Naturally, this is an intentionally simple example, but hopefully it illustrates how containerization can be used to make running AI apps easier to build and deploy. We recommend taking a look at Docker's documentation here, if you need anything more intricate.
- Bake an LLM with custom prompts into your app? Sure! Here's how to get started
- GPU-accelerated VMs on Proxmox, XCP-ng? Here's what you need to know
- How to run an LLM on your PC, not in the cloud, in less than 10 minutes
- From RAGs to riches: A practical guide to making your local AI chatbot smarter
What about NIMs
Like any other app, containerizing your AI projects has a number of advantages beyond just making them more reproducible and easier to deploy at scale, it also allows models to be shipped alongside optimized configurations for specific use cases or hardware configurations.
This is the idea behind Nvidia Inference Microservices — NIMs for short — which we looked at back at GTC this spring. These NIMs are really just containers built by Nvidia with specific versions of software such as CUDA, Triton Inference Server, or TensorRT LLM that have been tuned to achieve the best possible performance on their hardware.
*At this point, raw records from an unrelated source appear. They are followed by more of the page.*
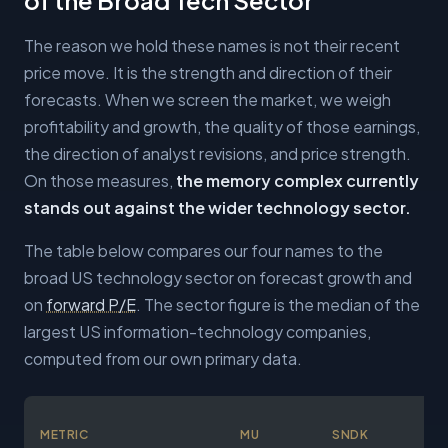
The reason we hold these names is not their recent
price move. It is the strength and direction of their
forecasts. When we screen the market, we weigh
profitability and growth, the quality of those earnings,
the direction of analyst revisions, and price strength.
On those measures,
the memory complex currently
stands out against the wider technology sector.
The table below compares our four names to the
broad US technology sector on forecast growth and
on
forward P/E
. The sector figure is the median of the
largest US information-technology companies,
computed from our own primary data.
METRIC
MU
SNDK
ST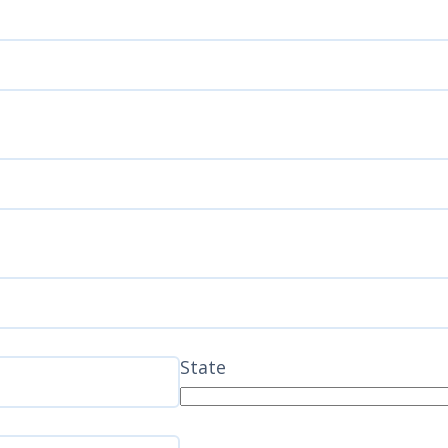
State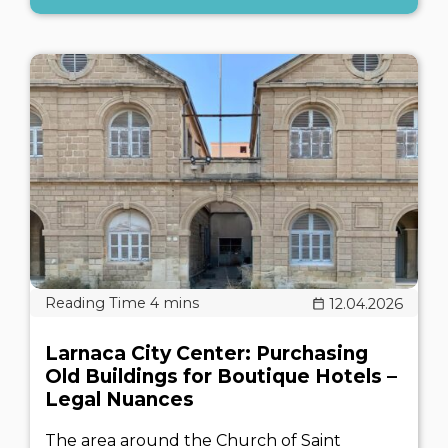
12.04.2026
Larnaca City Center: Purchasing
Old Buildings for Boutique Hotels –
Legal Nuances
The area around the Church of Saint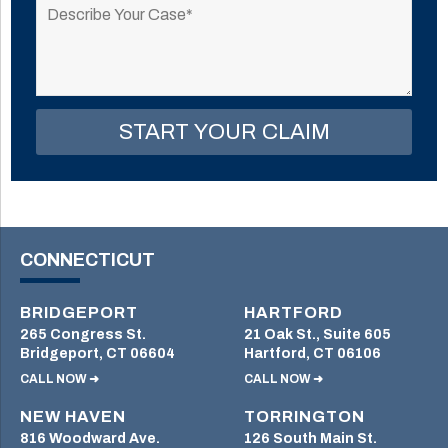
leave
this
field
empty.
CONNECTICUT
BRIDGEPORT
HARTFORD
265 Congress St.
21 Oak St., Suite 605
Bridgeport, CT 06604
Hartford, CT 06106
CALL NOW ➜
CALL NOW ➜
NEW HAVEN
TORRINGTON
816 Woodward Ave.
126 South Main St.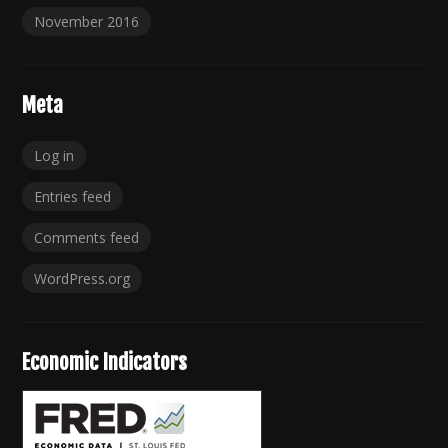
November 2016
Meta
Log in
Entries feed
Comments feed
WordPress.org
Economic Indicators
And since they're built by Nvidia, every time the GPU giant releases an update to one of its services that unlocks new features or higher performance on new or existing hardware, users will be able to take advantage of these improvements simply by pulling down a new NIM image. Or that's the idea anyway.
Over the next couple of weeks, Nvidia is expected to make its NIMs available for free via its developer program for research and testing purposes. But before you get too excited, if you want to deploy them in production you're still going to need a AI Enterprise license which will set you back $4,500/year per GPU or $1/hour per GPU in the cloud.
We plan to take a closer look at Nvidia's NIMs in the near future. But, if an AI enterprise license isn't in your budget, there's nothing stopping you from building your own optimized images, as we've shown in this tutorial. ®
Editor's Note: Nvidia provided The Register with an RTX 6000 Ada Generation graphics card to support this story and others like it. Nvidia had no input as to the contents of this article.